I’m big on spontaneity. Plus, the things I do on vacation are things that do not require tickets. I like to lay on the beach, no ticket required for that.

I did this – twice! – with the lines for the Warped Tour, which were the longest non-theme park lines I’ve ever seen. I don’t feel guilty because I walked up to the front of the line just to make sure that it was the right line (I couldn’t even see the entrance from the back of the line), and they had already been letting people in, but inefficiently, I guess because people were in no particular hurry to go in an hour before the bands started, so I sidled up to one of the unbusy (!) ticket takers and was in.

That’s the other thing. Most of the things I like to do don’t require tickets. There may be a museum I’d like to visit, but that’s about it. I tend to also travel off-season, so getting tickets while there is rarely an issue. But the last ticketed destination I remember visiting was the Taj Mahal about 5 years ago, and I don’t even think it was or is possible to get tickets to it online. Instead, we woke up at the crack of dawn, got in line about 30 minutes before it opened, and it was awesome. We had the whole place to ourselves for the first 5 or 10 minutes, so I have pictures of my wife by the reflecting pool with absolutely nobody in the background. Half hour to an hour later, or so, the place was swamped with people.

So what? If I wake up and it’s raining, or I have a bad belly, what difference does it make?

Some people groove on having everything laid out and planned for each day. Other people don’t really want that much structure in their lives. They are often on holiday to escape this kind of scheduling and structure.

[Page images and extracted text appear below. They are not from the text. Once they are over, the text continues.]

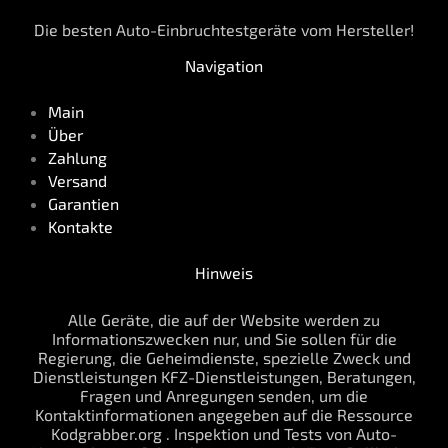
Die besten Auto-Einbruchtestgeräte vom Hersteller!
Navigation
Main
Über
Zahlung
Versand
Garantien
Kontakte
Hinweis
Alle Geräte, die auf der Website werden zu
Informationszwecken nur, und Sie sollen für die
Regierung, die Geheimdienste, spezielle Zweck und
Dienstleistungen KFZ-Dienstleistungen, Beratungen,
Fragen und Anregungen senden, um die
Kontaktinformationen angegeben auf die Ressource
Kodgrabber.org . Inspektion und Tests von Auto-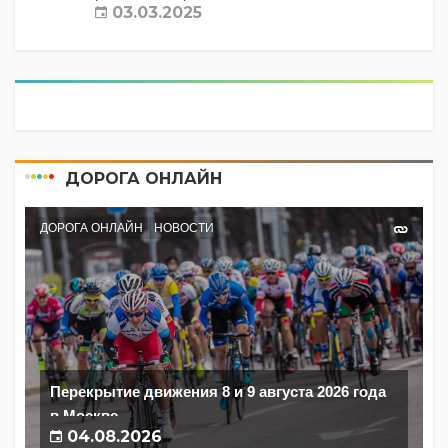
03.03.2025
ДОРОГА ОНЛАЙН
ДОРОГА ОНЛАЙН
НОВОСТИ
Перекрытие движения 8 и 9 августа 2026 года
в Москве
04.08.2026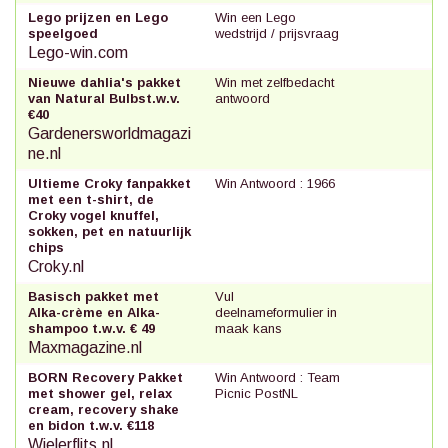
Lego prijzen en Lego
Win een Lego
speelgoed
wedstrijd / prijsvraag
Lego-win.com
Nieuwe dahlia's pakket
Win met zelfbedacht
van Natural Bulbst.w.v.
antwoord
€40
Gardenersworldmagazi
ne.nl
Ultieme Croky fanpakket
Win Antwoord : 1966
met een t-shirt, de
Croky vogel knuffel,
sokken, pet en natuurlijk
chips
Croky.nl
Basisch pakket met
Vul
Alka-crème en Alka-
deelnameformulier in
shampoo t.w.v. € 49
maak kans
Maxmagazine.nl
BORN Recovery Pakket
Win Antwoord : Team
met shower gel, relax
Picnic PostNL
cream, recovery shake
en bidon t.w.v. €118
Wielerflits.nl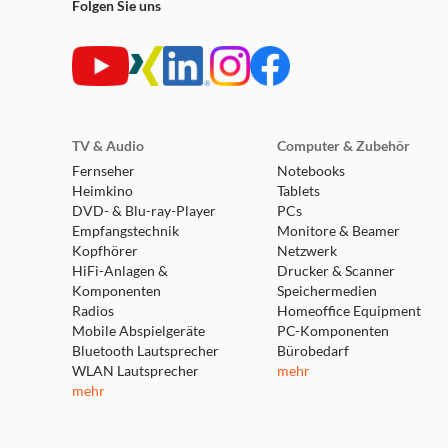
Folgen Sie uns
TV & Audio
Computer & Zubehör
Fernseher
Notebooks
Heimkino
Tablets
DVD- & Blu-ray-Player
PCs
Empfangstechnik
Monitore & Beamer
Kopfhörer
Netzwerk
HiFi-Anlagen &
Drucker & Scanner
Komponenten
Speichermedien
Radios
Homeoffice Equipment
Mobile Abspielgeräte
PC-Komponenten
Bluetooth Lautsprecher
Bürobedarf
WLAN Lautsprecher
mehr
mehr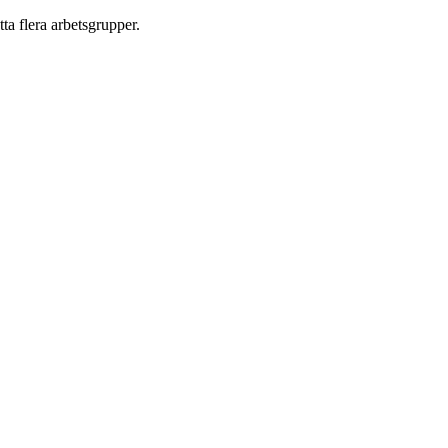
ta flera arbetsgrupper.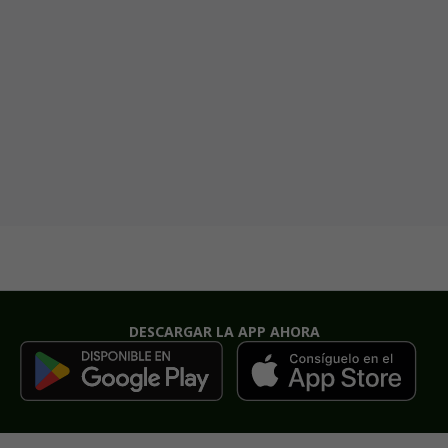
DESCARGAR LA APP AHORA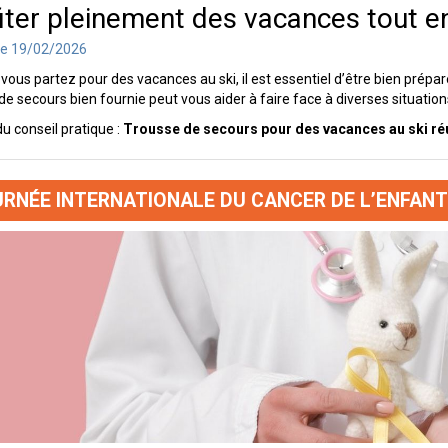
iter pleinement des vacances tout en
le 19/02/2026
vous partez pour des vacances au ski, il est essentiel d’être bien prép
de secours bien fournie peut vous aider à faire face à diverses situations.
du conseil pratique :
Trousse de secours pour des vacances au ski ré
RNÉE INTERNATIONALE DU CANCER DE L’ENFANT 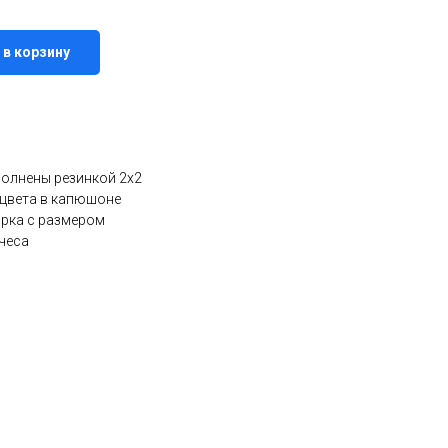
 в корзину
полнены резинкой 2х2
цвета в капюшоне
ирка с размером
чеса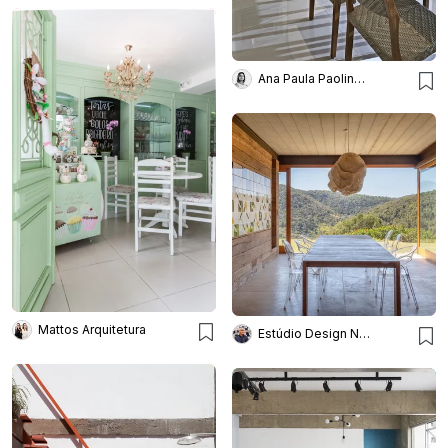
Ana Paula Paolinelli
Mattos Arquitetura
Estúdio Design Noel Marinho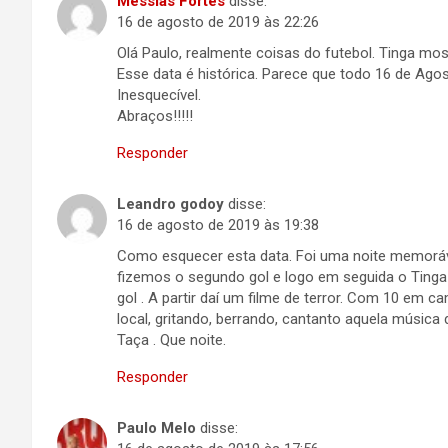
Messias Fortes
disse:
16 de agosto de 2019 às 22:26
Olá Paulo, realmente coisas do futebol. Tinga mos
Esse data é histórica. Parece que todo 16 de Agost
Inesquecível.
Abraços!!!!!
Responder
Leandro godoy
disse:
16 de agosto de 2019 às 19:38
Como esquecer esta data. Foi uma noite memoráve
fizemos o segundo gol e logo em seguida o Tinga
gol . A partir daí um filme de terror. Com 10 em c
local, gritando, berrando, cantanto aquela música
Taça . Que noite.
Responder
Paulo Melo
disse: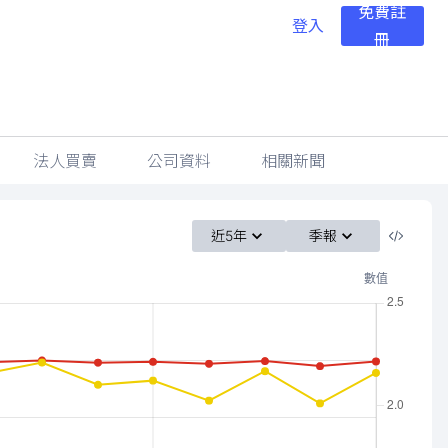
免費註
登入
冊
法人買賣
公司資料
相關新聞
近5年
季報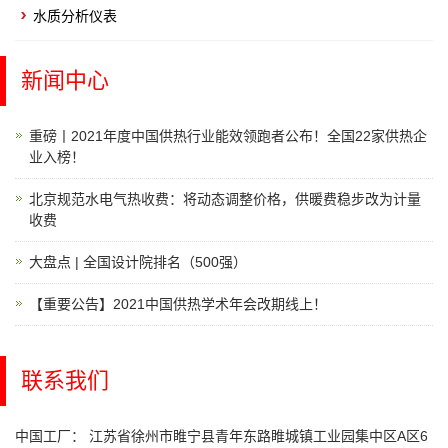
水质分析仪表
新闻中心
重磅丨2021年度中国供热行业能效领跑者公布！全国22家供热企
业入榜！
北京规范水电气热收费：将动态调整价格，供暖费稳步改为计量
收费
大盘点 | 全国设计院排名（500强）
【重要公告】2021中国供热学术年会改期线上！
联系我们
中国工厂： 江苏省徐州市睢宁县青年东路睢城镇工业园集中区A区6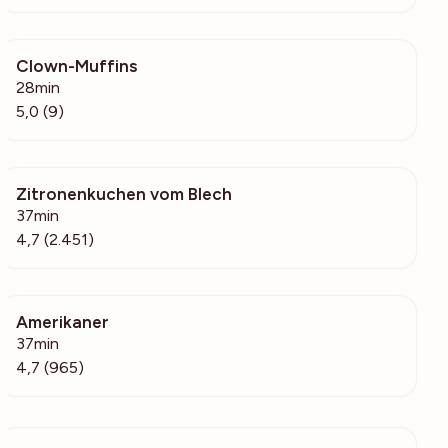
Clown-Muffins
466
28min
5,0 (9)
Zitronenkuchen vom Blech
203k
37min
4,7 (2.451)
Amerikaner
76.4k
37min
4,7 (965)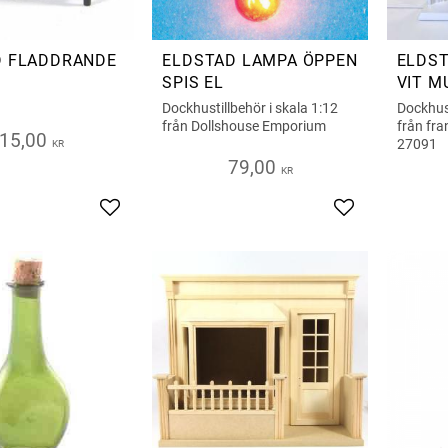
D FLADDRANDE
ELDSTAD LAMPA ÖPPEN
ELDST
SPIS EL
VIT M
Dockhustillbehör i skala 1:12
Dockhus
från Dollshouse Emporium
från fra
15,00
27091
KR
79,00
KR
Lägg till i favoriter
Lägg till i favor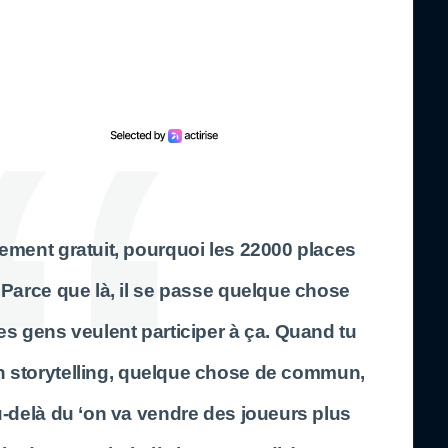
rement gratuit, pourquoi les 22000 places
? Parce que là, il se passe quelque chose
Les gens veulent participer à ça. Quand tu
un storytelling, quelque chose de commun,
au-delà du ‘on va vendre des joueurs plus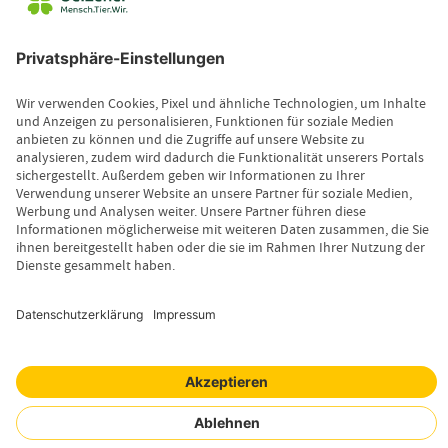
Kontakt
Leistungsfall melden
Produktinformationen anfordern
Wissenswertes
Magazin
Newsletter-Anmeldung
Copyright © 2026 Uelzener Tier-Magazin
Sitemap
Datenschutz
Impressum
Cookie-Einstellungen
Mensch. Tier. Wir.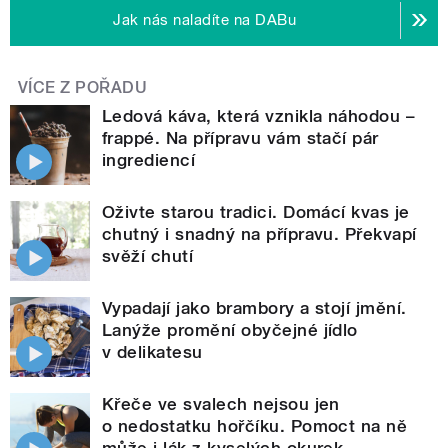
Jak nás naladíte na DABu
VÍCE Z POŘADU
Ledová káva, která vznikla náhodou –
frappé. Na přípravu vám stačí pár
ingrediencí
Oživte starou tradici. Domácí kvas je
chutný i snadný na přípravu. Překvapí
svěží chutí
Vypadají jako brambory a stojí jmění.
Lanýže promění obyčejné jídlo
v delikatesu
Křeče ve svalech nejsou jen
o nedostatku hořčíku. Pomoct na ně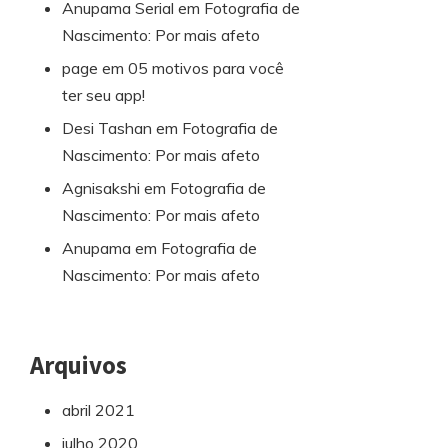
Anupama Serial
em
Fotografia de
Nascimento: Por mais afeto
page
em
05 motivos para você
ter seu app!
Desi Tashan
em
Fotografia de
Nascimento: Por mais afeto
Agnisakshi
em
Fotografia de
Nascimento: Por mais afeto
Anupama
em
Fotografia de
Nascimento: Por mais afeto
Arquivos
abril 2021
julho 2020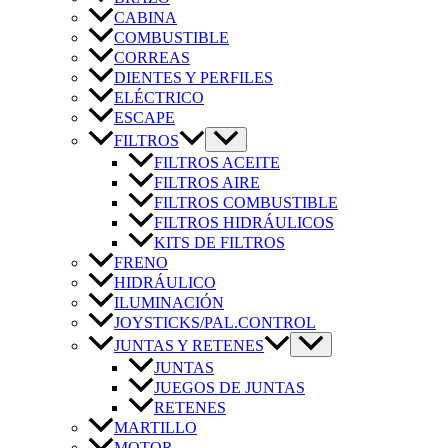
CABINA
COMBUSTIBLE
CORREAS
DIENTES Y PERFILES
ELÉCTRICO
ESCAPE
FILTROS
FILTROS ACEITE
FILTROS AIRE
FILTROS COMBUSTIBLE
FILTROS HIDRÁULICOS
KITS DE FILTROS
FRENO
HIDRÁULICO
ILUMINACIÓN
JOYSTICKS/PAL.CONTROL
JUNTAS Y RETENES
JUNTAS
JUEGOS DE JUNTAS
RETENES
MARTILLO
MOTOR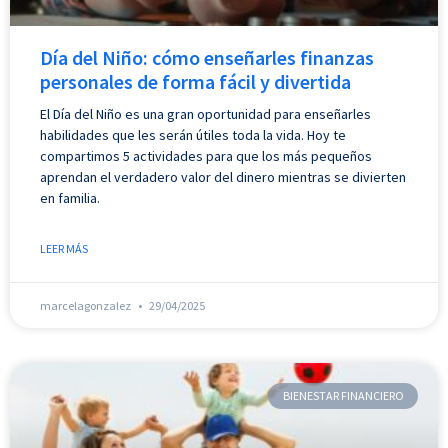
Día del Niño: cómo enseñarles finanzas
personales de forma fácil y divertida
El Día del Niño es una gran oportunidad para enseñarles
habilidades que les serán útiles toda la vida. Hoy te
compartimos 5 actividades para que los más pequeños
aprendan el verdadero valor del dinero mientras se divierten
en familia.
LEER MÁS
marcelagonzalez
29/04/2025
BIENESTAR FINANCIERO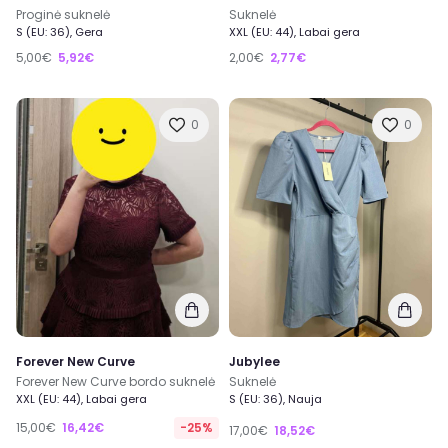
Proginė suknelė
Suknelė
S (EU: 36), Gera
XXL (EU: 44), Labai gera
5,00€
5,92€
2,00€
2,77€
0
0
Forever New Curve
Jubylee
Forever New Curve bordo suknelė
Suknelė
XXL (EU: 44), Labai gera
S (EU: 36), Nauja
15,00€
16,42€
-25%
17,00€
18,52€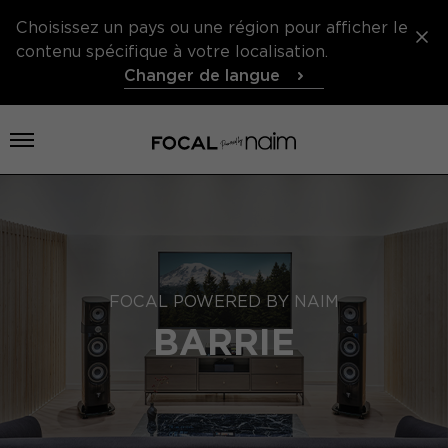
Choisissez un pays ou une région pour afficher le
contenu spécifique à votre localisation.
Changer de langue
Ouvrir le menu
FOCAL POWERED BY NAIM
BARRIE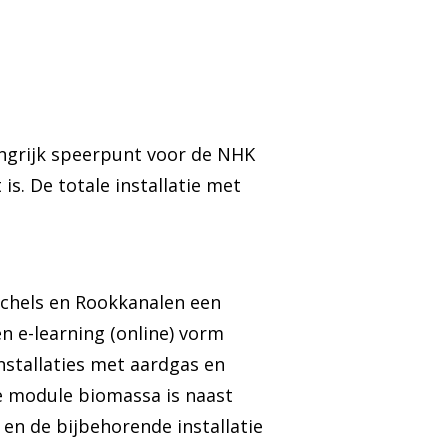
angrijk speerpunt voor de NHK
is. De totale installatie met
achels en Rookkanalen een
n e-learning (online) vorm
nstallaties met aardgas en
ze module biomassa is naast
 en de bijbehorende installatie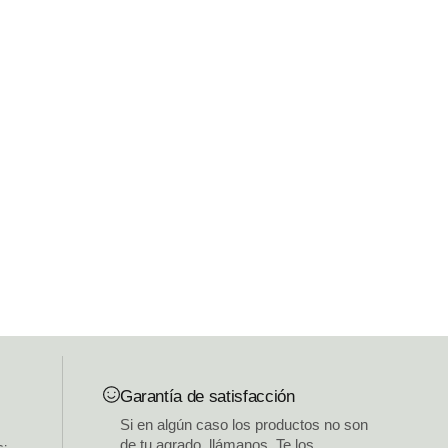
Garantía de satisfacción
Si en algún caso los productos no son
de tu agrado, llámanos. Te los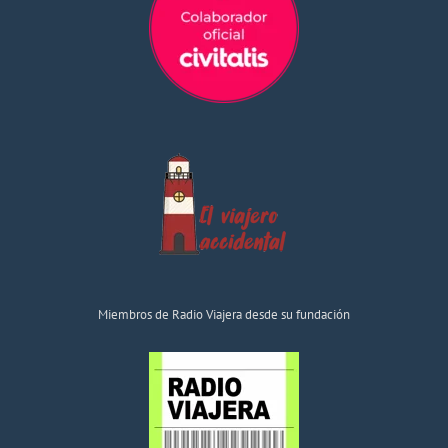
Miembros de Radio Viajera desde su fundación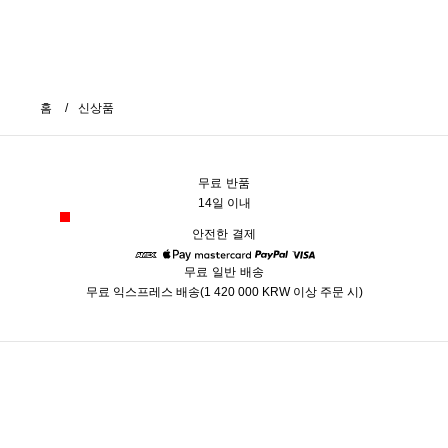
홈
신상품
무료 반품
14일 이내
안전한 결제
무료 일반 배송
American Express
Apple Pay
Mastercard
Paypal
Visa
무료 익스프레스 배송(1 420 000 KRW 이상 주문 시)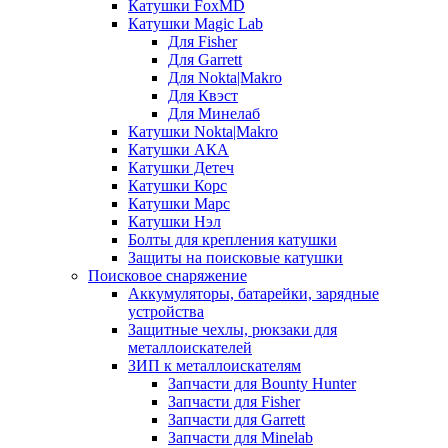
Катушки FoxMD
Катушки Magic Lab
Для Fisher
Для Garrett
Для Nokta|Makro
Для Квэст
Для Минелаб
Катушки Nokta|Makro
Катушки АКА
Катушки Детеч
Катушки Корс
Катушки Марс
Катушки Нэл
Болты для крепления катушки
Защиты на поисковые катушки
Поисковое снаряжение
Аккумуляторы, батарейки, зарядные
устройства
Защитные чехлы, рюкзаки для
металлоискателей
ЗИП к металлоискателям
Запчасти для Bounty Hunter
Запчасти для Fisher
Запчасти для Garrett
Запчасти для Minelab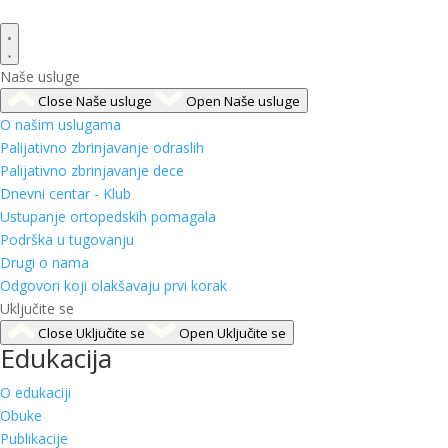
Naše usluge
Close Naše usluge
Open Naše usluge
O našim uslugama
Palijativno zbrinjavanje odraslih
Palijativno zbrinjavanje dece
Dnevni centar - Klub
Ustupanje ortopedskih pomagala
Podrška u tugovanju
Drugi o nama
Odgovori koji olakšavaju prvi korak
Uključite se
Close Uključite se
Open Uključite se
Edukacija
O edukaciji
Obuke
Publikacije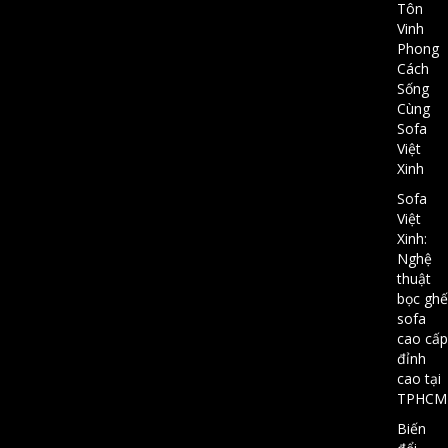
Tôn
Vinh
Phong
Cách
Sống
Cùng
Sofa
Việt
Xinh
Sofa
Việt
Xinh:
Nghệ
thuật
bọc ghế
sofa
cao cấp
đỉnh
cao tại
TPHCM
Biến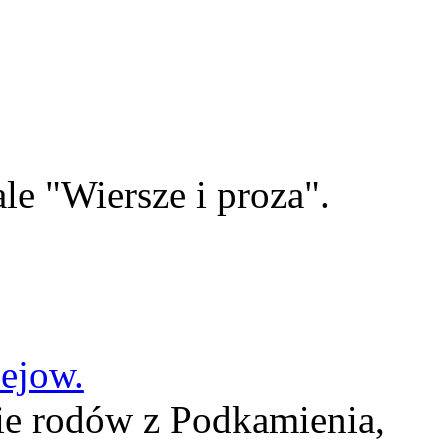
le "Wiersze i proza".
lejow.
ie rodów z Podkamienia,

You, clearly groove on it. As you can see, lots of people aren’t the same as you.

The factor is flexibility, A bit of the unknown and being open to the good stuff while traveling. That can not be preplanned, preplanning destroys much of the magic that happens during travel, so unless there is a good reason I like to keep my options open to where I want to go at the moment. I do find that good things really happen traveling that way, but if sticking to a plan it seems more like a guided tour with everything regimented. I actually feel sorry for what people miss when they overplan their days.

But have to admit traveling to Paris, I did find it unique that there were very long lines for everything, other places not so much. Not saying there are no lines or even long lines elsewhere, but Paris seemed to have some of the longest lines. So yes your plan paid off there (though I took the stairs up the tower, which had a shorter line plus I got to walk up/ ride down, which being a hiker is ideal), but spent about 2 hours standing around to tour the catacombs.

I’m usually a hybrid tourist. We honeymooned in Europe, and I made reservations for a rental car and a nice hotel on our first night and last night. The two weeks in between, we were footloose (“Huh, up this side road, there’s a village called Ootlingen. Let’s check it out. They’ve got to have a patisserie, right?”).

But we had zero interest in doing touristy things. No lines for little cafés and bars. I had a whole afternoon with a beautiful view of the Eiffel Tower… from the roof of a department store. My wife shopped, while I sat with a book. All alone, except for the lad who was manning the rooftop wine ‘n’ croissants trolley… on the roof. Ahhh… quelle belle vie!

I do wonder if some of this is cultural. “Ah’m an Amur’can who makes a flow chart of every trip. And mah time’s too important to stand around!” vs “Oh, hello, I’m a Brit who does so enjoy queuing up for any reason… I even enjoy saying ‘queuing’. Queuing!”